- [Exercise instructions]: Although the entries contain pictures, write out only their text, exactly as it stands.

- [Data under study]:
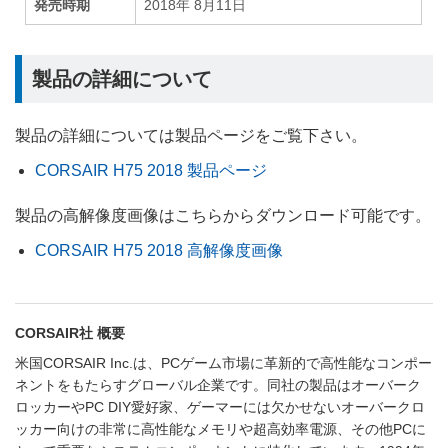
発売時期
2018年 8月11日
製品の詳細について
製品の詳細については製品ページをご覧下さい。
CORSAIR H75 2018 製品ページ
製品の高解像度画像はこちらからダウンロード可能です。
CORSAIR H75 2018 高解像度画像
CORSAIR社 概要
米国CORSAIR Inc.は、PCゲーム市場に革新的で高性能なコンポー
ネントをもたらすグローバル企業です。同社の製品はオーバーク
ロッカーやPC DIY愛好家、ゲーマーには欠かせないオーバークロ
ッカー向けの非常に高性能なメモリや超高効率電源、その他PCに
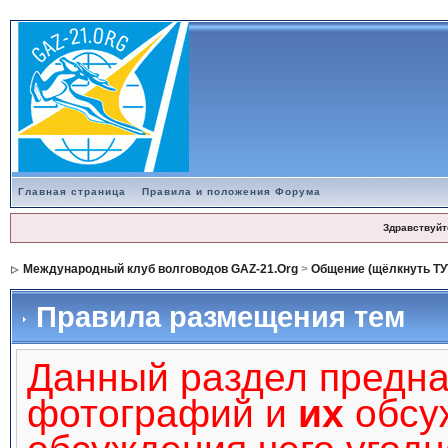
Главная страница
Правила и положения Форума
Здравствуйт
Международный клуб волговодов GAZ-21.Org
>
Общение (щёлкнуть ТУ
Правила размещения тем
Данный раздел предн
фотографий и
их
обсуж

- [Response for this exercise]:
発売時期
2018年 8月11日
製品の詳細について
製品の詳細については製品ページをご覧下さい。
CORSAIR H75 2018 製品ページ
製品の高解像度画像はこちらからダウンロード可能です。
CORSAIR H75 2018 高解像度画像
CORSAIR社 概要
米国CORSAIR Inc.は、PCゲーム市場に革新的で高性能なコンポー
ネントをもたらすグローバル企業です。同社の製品はオーバーク
ロッカーやPC DIY愛好家、ゲーマーには欠かせないオーバークロ
ッカー向けの非常に高性能なメモリや超高効率電源、その他PCに
Главная страница
Правила и положения Форума
Здравствуйт
Международный клуб волговодов GAZ-21.Org
>
Общение (щёлкнуть ТУ
Правила размещения тем
Данный раздел предн
фотографий и
их
обсуж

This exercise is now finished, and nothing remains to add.